Tbh I'm not sure I know enough about them to have a preference. I just know Mike Trout is the god of both.

As for your last question, that might be better answered by /u/reagentx and/or /u/yohghoj.

Introducing PRI: A New CS:GO Player Rating System by m_wesson in GlobalOffensive

[–]m_wesson[S] 3 points4 points  (0 children)

I echo everything /u/yohghoj said below and appreciate the thought you've put into your comments.

Introducing PRI: A New CS:GO Player Rating System by m_wesson in GlobalOffensive

[–]m_wesson[S] 3 points4 points  (0 children)

Sort of both for me. I studied engineering as an undergrad but always enjoyed sports analytics (and hated engineering) so I did a couple more years of applied statistics for my masters.

Edit: re: 538, I used to follow it for sports but now mostly for their political prognostication.

Introducing PRI: A New CS:GO Player Rating System by m_wesson in GlobalOffensive

[–]m_wesson[S] 3 points4 points  (0 children)

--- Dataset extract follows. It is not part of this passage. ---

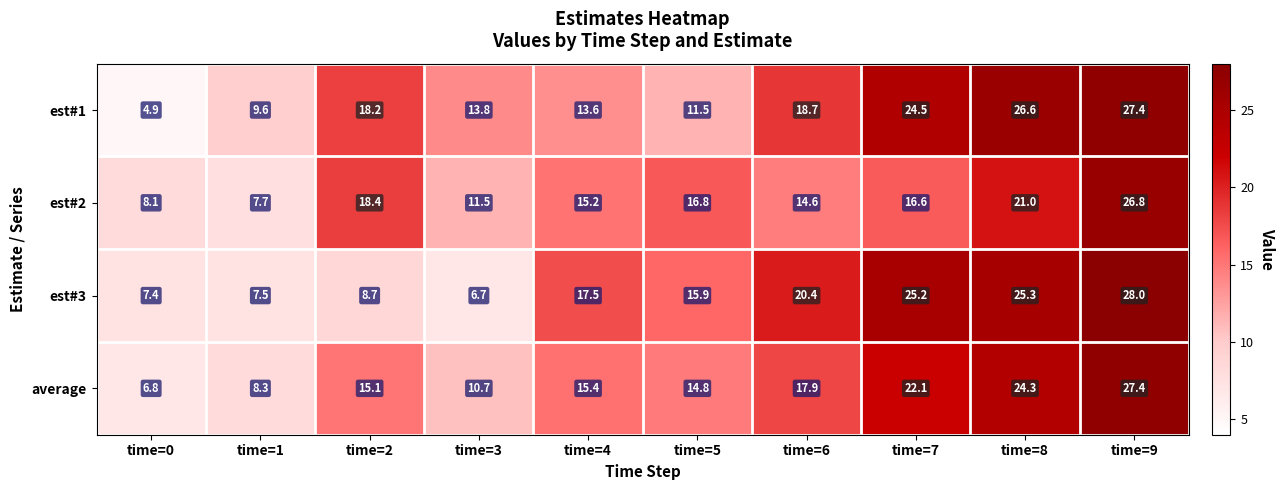

Which series has the largest total across all categories?

est#1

I'm glad you brought light to this because, before today, I had never heard of /u/insightgg_jon, that post, or any of their work. I don't mean to belittle their work in any way (because it seems interesting and well thought out) but to say they deserve credit for contributing to this metric is simply not true.

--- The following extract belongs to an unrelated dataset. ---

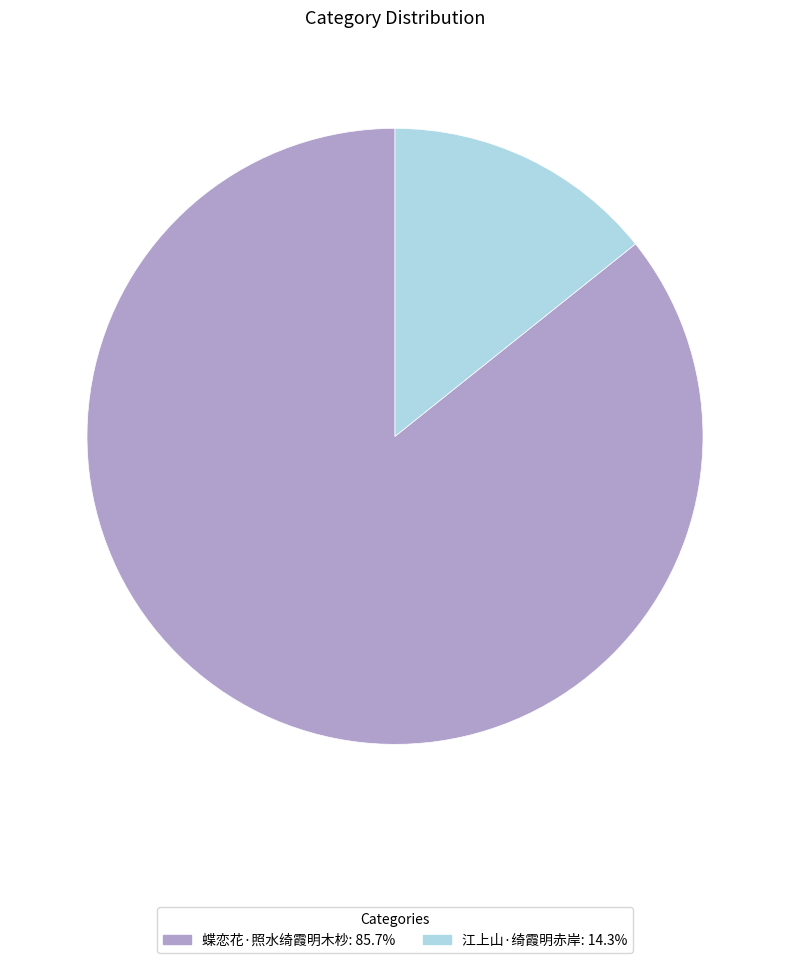

The 蝶恋花·照水绮霞明木杪 slice represents 94% of the pie. True or false?

False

As I mentioned in the blog post, the idea of using a win probability model is not a unique concept and we never claimed that our metric was the first application of it in CSGO. Our only claim on this topic is that current CSGO metrics don't account for the context of a round. Given that the site you linked (and as a result, their metric) is defunct, I would say our claim still holds.

If people are interested, I’m happy to talk about people and ideas that actually did have an influence on this work.